On Page 10, the reader learns that the Schusterman Center has a course called “Cultural Contact Zones in Israel-Palestine,” and on Page 13, Kaye quotes himself talking about “what is unfolding in Israel and Palestine.” The term “Israel-Palestine” appears yet again on Page 19.
As a historian, Kaye knows there is no state called “Palestine” and never has been one. He may favor creating one, but that doesn’t give him the right to pretend it already exists. Political partisans use that tactic all the time—pretending something exists to get people used to the idea that it should exist. It’s a sneaky way of trying to normalize it. It would be extremely irresponsible for a historian such as Kaye to be doing that.

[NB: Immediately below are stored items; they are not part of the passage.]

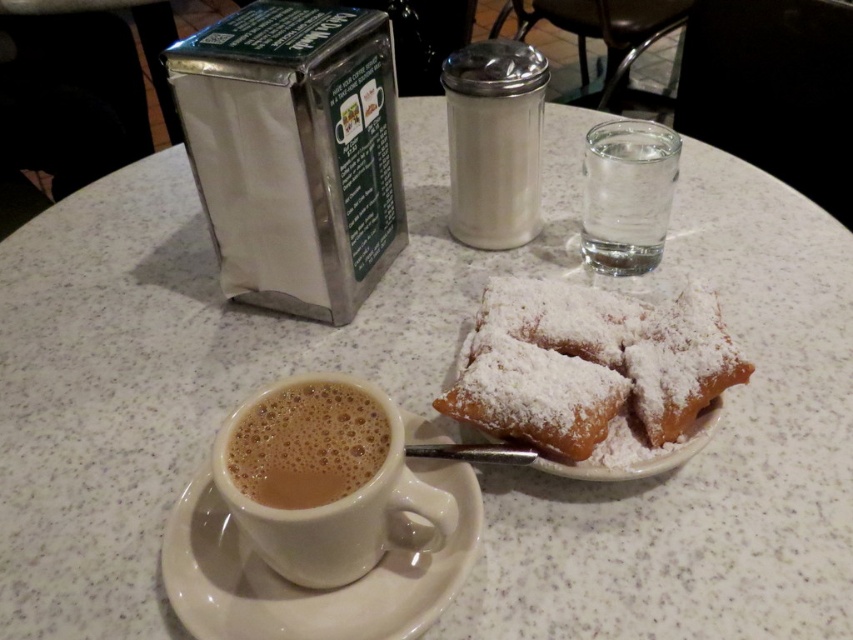
Question: Does brown frothy coffee at lower left appear on the right side of clear glass water at upper right?

Choices:
 (A) yes
 (B) no

Answer: (B)

Question: Based on their relative distances, which object is farther from the satin silver sugar shaker at upper center?

Choices:
 (A) brown frothy coffee at lower left
 (B) clear glass water at upper right
 (C) powdery golden pastry at center
 (D) white glossy saucer at lower left

Answer: (A)

Question: Is the position of powdery golden pastry at center less distant than that of satin silver sugar shaker at upper center?

Choices:
 (A) yes
 (B) no

Answer: (A)

Question: Which object is positioned farthest from the satin silver sugar shaker at upper center?

Choices:
 (A) powdery golden pastry at center
 (B) white glossy saucer at lower left
 (C) clear glass water at upper right

Answer: (B)

Question: Can you confirm if white glossy saucer at lower left is positioned to the right of satin silver sugar shaker at upper center?

Choices:
 (A) yes
 (B) no

Answer: (B)

Question: Estimate the real-world distances between objects in this image. Which object is closer to the white glossy saucer at lower left?

Choices:
 (A) satin silver sugar shaker at upper center
 (B) powdery golden pastry at center
 (C) clear glass water at upper right
 (D) brown frothy coffee at lower left

Answer: (D)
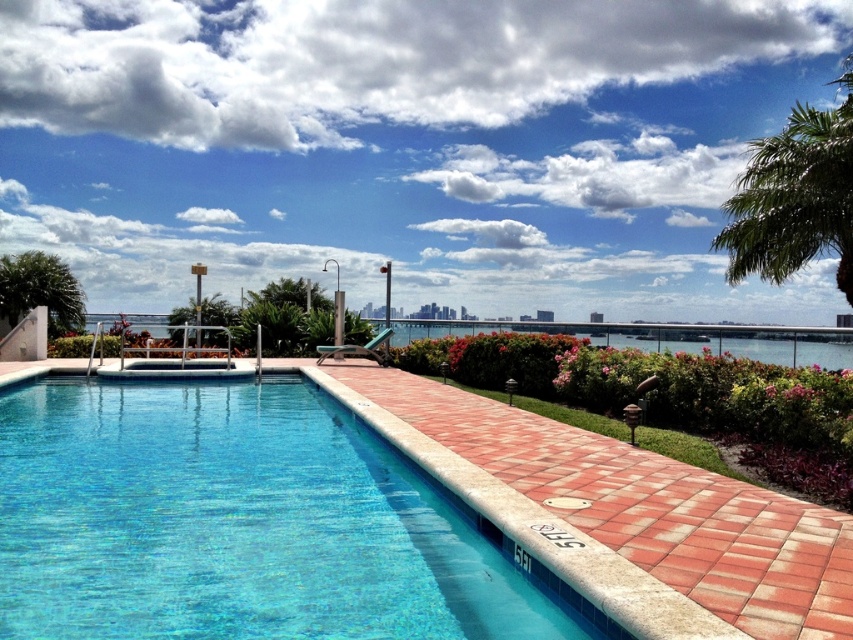
Question: In this image, where is green leafy palm tree at upper right located relative to green leafy palm tree at upper left?

Choices:
 (A) left
 (B) right

Answer: (B)

Question: Does green leafy palm tree at upper right have a greater width compared to green leafy palm tree at upper left?

Choices:
 (A) yes
 (B) no

Answer: (A)

Question: Among these points, which one is farthest from the camera?

Choices:
 (A) (169, 572)
 (B) (848, 189)

Answer: (B)

Question: Which object is closer to the camera taking this photo?

Choices:
 (A) green leafy palm tree at upper left
 (B) green leafy palm tree at upper right

Answer: (B)

Question: From the image, what is the correct spatial relationship of blue tile swimming pool at center in relation to green leafy palm tree at upper left?

Choices:
 (A) below
 (B) above

Answer: (A)

Question: Which point is farther to the camera?

Choices:
 (A) (15, 536)
 (B) (16, 289)

Answer: (B)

The catalogue concludes with a memorial notice about the son and daughter-in-law of a Brandeis faculty member who were murdered by Hamas terrorists on Oct. 7. But the reader is told only that they were “killed on Oct. 7, 2023” with no mention of who killed them or how. Those are strange and troubling omissions.
Of course, there are pro-Israel professors at Brandeis and worthwhile activities taking place under the auspices of the Schusterman Center. But there are also disturbing signs that a kind of creeping Palestinization may be underway, in which the center’s leaders are absorbing and regurgitating parts of the anti-Israel narrative that has been poisoning the academic world.
Adopting the language of the Palestinian-Arab advocacy movement contravenes the very reason Brandeis University was founded and dishonors the memory of the great Zionist leader after whom it is named.
Moshe Phillips is national chairman of Americans For A Safe Israel, a leading pro-Israel advocacy and education group.